Microscopic view of algae
Toxic cyanobacteria can multiply in warm, stagnant, nutrient-rich water.
Elif Bayraktar

How do I know whether water is safe for my dog?

Dogs are particularly susceptible because they often drink water while swimming—or, after getting out of a pond or lake, they might lick water off their wet coats. Experts say the best way to protect dogs is to keep them away from outdoor bodies of water (ponds, lakes, sluggish rivers, even bird baths) especially in the summer. That means keeping them leashed when adventuring outdoors. Do not let them drink from stagnant water, and if they do go swimming, be sure to bathe or rinse them afterward.

Although some municipalities may post signs when there’s a known algal bloom, that’s not always the case. Avoid water with obvious blue-green algae blooms, which can look like shimmery paint or slime sitting on the water’s surface. It’s not always obvious when a lake or pond has cyanobacteria, so err on the side of caution during the warmer months.

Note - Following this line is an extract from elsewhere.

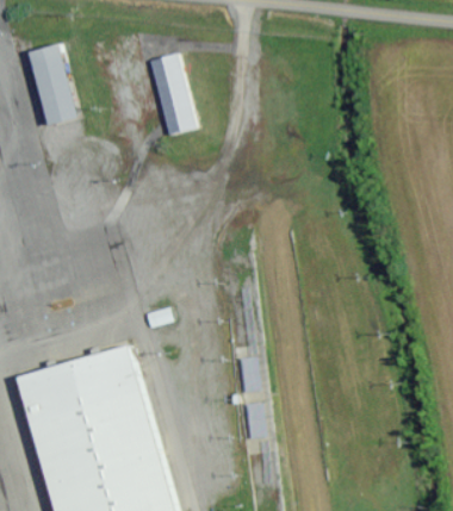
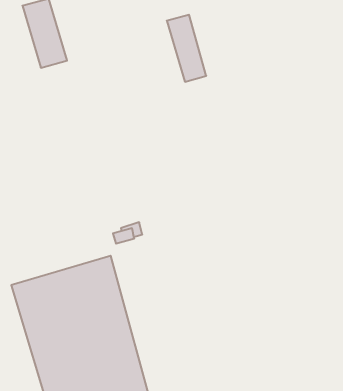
building: [147,54,193,132] -> [167,15,206,82]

What are the signs of cyanobacteria poisoning?

Be on the lookout for:

  • Vomiting
  • Diarrhea
  • Excessive drooling
  • Stumbling
  • Stiffness
  • Tremors
  • Weakness
  • Difficulty breathing
  • Convulsions

What do I do if my dog drinks water with algae?

If your pet has swallowed blue-green algae—and especially if they develop any symptoms of problems after exposure to water, mud or debris along the shore—rinse their coat off as soon as possible, call a vet to alert them to the emergency and rush your dog for medical treatment.

Don’t delay: The fastest-acting toxins attack the nervous system and can kill dogs within 24 hours. Slower-acting toxins attack the liver and can kill within several days. Dogs need immediate intervention to have a chance at surviving.

If you can, collect a water sample. If tests confirm toxic cyanobacteria, officials can place a warning sign near the body of water.